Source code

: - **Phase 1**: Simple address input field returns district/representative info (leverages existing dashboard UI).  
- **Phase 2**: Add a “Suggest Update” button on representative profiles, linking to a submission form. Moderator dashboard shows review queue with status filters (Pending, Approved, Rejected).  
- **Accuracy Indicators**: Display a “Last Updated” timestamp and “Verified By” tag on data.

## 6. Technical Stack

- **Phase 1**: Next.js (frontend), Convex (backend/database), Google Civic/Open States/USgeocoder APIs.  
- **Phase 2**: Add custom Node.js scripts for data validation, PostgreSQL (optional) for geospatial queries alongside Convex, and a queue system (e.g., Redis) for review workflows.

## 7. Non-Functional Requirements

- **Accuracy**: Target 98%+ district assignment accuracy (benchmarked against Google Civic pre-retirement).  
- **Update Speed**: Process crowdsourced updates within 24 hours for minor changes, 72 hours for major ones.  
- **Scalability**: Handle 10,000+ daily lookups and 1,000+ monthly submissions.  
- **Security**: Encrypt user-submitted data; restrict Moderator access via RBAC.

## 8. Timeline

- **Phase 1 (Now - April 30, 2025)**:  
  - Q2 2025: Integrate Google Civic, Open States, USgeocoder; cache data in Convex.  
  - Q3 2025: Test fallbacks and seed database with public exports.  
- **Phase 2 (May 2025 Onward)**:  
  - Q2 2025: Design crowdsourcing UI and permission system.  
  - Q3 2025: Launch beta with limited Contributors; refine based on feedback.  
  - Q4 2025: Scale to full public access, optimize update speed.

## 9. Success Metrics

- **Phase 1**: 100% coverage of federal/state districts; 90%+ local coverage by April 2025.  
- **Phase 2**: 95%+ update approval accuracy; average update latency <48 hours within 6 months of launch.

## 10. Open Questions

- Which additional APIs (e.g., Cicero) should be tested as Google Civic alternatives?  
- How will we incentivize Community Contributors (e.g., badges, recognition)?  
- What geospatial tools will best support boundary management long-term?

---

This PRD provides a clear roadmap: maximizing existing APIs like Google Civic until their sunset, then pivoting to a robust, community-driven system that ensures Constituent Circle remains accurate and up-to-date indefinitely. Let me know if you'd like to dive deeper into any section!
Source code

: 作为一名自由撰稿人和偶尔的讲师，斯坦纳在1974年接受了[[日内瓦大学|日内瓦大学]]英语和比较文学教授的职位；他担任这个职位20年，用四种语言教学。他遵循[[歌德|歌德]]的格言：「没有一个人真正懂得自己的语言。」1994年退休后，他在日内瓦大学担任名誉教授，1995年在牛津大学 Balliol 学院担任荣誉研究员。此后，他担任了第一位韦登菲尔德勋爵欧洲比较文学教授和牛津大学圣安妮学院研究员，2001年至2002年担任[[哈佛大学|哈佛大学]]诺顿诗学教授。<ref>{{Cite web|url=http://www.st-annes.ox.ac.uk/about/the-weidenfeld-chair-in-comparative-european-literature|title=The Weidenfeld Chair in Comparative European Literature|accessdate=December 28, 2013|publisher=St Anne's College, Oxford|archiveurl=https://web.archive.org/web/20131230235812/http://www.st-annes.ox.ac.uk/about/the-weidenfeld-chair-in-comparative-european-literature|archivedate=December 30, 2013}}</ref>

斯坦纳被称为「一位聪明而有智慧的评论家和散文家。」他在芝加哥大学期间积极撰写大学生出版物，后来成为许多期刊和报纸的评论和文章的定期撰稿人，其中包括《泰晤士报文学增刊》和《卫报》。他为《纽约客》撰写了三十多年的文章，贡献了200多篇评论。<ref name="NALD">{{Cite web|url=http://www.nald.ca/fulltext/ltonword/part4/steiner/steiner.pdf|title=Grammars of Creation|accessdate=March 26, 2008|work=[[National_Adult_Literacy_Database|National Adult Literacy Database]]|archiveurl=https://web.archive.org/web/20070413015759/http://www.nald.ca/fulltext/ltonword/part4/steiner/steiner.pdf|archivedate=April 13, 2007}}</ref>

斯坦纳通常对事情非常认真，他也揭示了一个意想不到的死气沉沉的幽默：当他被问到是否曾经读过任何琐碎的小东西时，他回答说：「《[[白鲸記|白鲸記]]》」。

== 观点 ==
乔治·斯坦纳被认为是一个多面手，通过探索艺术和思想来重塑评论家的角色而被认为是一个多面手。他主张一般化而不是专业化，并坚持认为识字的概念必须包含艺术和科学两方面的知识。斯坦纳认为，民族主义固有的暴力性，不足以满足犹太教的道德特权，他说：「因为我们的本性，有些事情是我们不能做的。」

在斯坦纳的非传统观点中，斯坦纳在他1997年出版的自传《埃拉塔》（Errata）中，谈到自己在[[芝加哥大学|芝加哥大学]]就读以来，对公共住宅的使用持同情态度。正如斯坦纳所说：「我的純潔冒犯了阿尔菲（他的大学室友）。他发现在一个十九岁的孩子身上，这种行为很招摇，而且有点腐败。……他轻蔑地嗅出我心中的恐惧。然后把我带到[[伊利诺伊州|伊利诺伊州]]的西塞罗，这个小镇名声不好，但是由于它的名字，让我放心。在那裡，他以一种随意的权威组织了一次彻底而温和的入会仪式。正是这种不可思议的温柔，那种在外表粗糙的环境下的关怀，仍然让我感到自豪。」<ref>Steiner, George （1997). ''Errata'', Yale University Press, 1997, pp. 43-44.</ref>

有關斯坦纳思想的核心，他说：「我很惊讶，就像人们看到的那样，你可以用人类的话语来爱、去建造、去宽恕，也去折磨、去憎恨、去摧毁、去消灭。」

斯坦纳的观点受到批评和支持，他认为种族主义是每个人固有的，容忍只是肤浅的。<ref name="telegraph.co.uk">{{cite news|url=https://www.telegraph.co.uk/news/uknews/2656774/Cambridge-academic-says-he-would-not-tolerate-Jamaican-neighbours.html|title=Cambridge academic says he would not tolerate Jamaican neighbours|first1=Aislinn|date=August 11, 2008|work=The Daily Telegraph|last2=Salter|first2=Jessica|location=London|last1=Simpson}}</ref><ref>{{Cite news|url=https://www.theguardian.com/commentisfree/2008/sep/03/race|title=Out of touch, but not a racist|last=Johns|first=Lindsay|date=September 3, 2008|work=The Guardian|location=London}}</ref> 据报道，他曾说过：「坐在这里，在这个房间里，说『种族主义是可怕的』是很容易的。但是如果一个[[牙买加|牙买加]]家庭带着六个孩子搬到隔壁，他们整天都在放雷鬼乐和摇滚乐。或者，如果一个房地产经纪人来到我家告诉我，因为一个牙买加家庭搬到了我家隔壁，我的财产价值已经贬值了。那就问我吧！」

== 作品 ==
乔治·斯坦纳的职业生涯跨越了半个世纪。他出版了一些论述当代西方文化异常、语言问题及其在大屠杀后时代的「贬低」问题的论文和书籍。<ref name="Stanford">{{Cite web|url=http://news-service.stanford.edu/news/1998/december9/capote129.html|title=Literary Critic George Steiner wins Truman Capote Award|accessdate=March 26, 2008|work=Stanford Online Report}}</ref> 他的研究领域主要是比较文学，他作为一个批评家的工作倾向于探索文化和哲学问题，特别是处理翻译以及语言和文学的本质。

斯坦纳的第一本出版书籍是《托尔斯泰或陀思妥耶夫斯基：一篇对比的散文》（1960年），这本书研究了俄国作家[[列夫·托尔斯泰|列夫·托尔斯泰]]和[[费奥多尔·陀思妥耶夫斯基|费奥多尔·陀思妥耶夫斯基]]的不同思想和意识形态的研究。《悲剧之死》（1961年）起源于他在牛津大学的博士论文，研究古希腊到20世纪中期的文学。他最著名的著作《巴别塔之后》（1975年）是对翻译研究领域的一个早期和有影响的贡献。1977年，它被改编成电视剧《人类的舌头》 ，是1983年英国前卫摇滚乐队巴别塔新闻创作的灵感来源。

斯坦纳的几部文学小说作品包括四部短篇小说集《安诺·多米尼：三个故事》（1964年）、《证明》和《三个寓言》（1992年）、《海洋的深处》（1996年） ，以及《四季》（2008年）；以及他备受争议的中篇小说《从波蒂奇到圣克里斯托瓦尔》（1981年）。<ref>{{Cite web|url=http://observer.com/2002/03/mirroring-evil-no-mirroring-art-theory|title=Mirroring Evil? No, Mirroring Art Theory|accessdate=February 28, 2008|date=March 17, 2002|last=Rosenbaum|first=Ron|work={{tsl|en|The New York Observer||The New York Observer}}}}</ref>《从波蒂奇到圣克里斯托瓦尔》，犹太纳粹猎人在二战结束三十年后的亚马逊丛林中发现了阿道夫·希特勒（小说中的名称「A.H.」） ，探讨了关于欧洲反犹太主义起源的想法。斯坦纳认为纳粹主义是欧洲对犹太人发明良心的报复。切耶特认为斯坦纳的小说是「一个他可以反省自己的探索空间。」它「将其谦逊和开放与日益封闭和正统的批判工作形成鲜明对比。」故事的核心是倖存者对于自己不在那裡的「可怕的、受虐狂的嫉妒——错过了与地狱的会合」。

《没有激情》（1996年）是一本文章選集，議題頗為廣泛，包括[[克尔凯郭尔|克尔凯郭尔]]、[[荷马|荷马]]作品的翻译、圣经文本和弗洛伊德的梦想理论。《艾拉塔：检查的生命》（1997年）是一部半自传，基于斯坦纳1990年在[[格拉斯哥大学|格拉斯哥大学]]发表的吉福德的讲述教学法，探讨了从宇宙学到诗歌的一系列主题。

=====

Copy the records word for word, from the line with "existing dashboard UI)." up to and including the line with "## 8. Timeline".

: - **Phase 1**: Simple address input field returns district/representative info (leverages existing dashboard UI).  
- **Phase 2**: Add a “Suggest Update” button on representative profiles, linking to a submission form. Moderator dashboard shows review queue with status filters (Pending, Approved, Rejected).  
- **Accuracy Indicators**: Display a “Last Updated” timestamp and “Verified By” tag on data.

## 6. Technical Stack

- **Phase 1**: Next.js (frontend), Convex (backend/database), Google Civic/Open States/USgeocoder APIs.  
- **Phase 2**: Add custom Node.js scripts for data validation, PostgreSQL (optional) for geospatial queries alongside Convex, and a queue system (e.g., Redis) for review workflows.

## 7. Non-Functional Requirements

- **Accuracy**: Target 98%+ district assignment accuracy (benchmarked against Google Civic pre-retirement).  
- **Update Speed**: Process crowdsourced updates within 24 hours for minor changes, 72 hours for major ones.  
- **Scalability**: Handle 10,000+ daily lookups and 1,000+ monthly submissions.  
- **Security**: Encrypt user-submitted data; restrict Moderator access via RBAC.

## 8. Timeline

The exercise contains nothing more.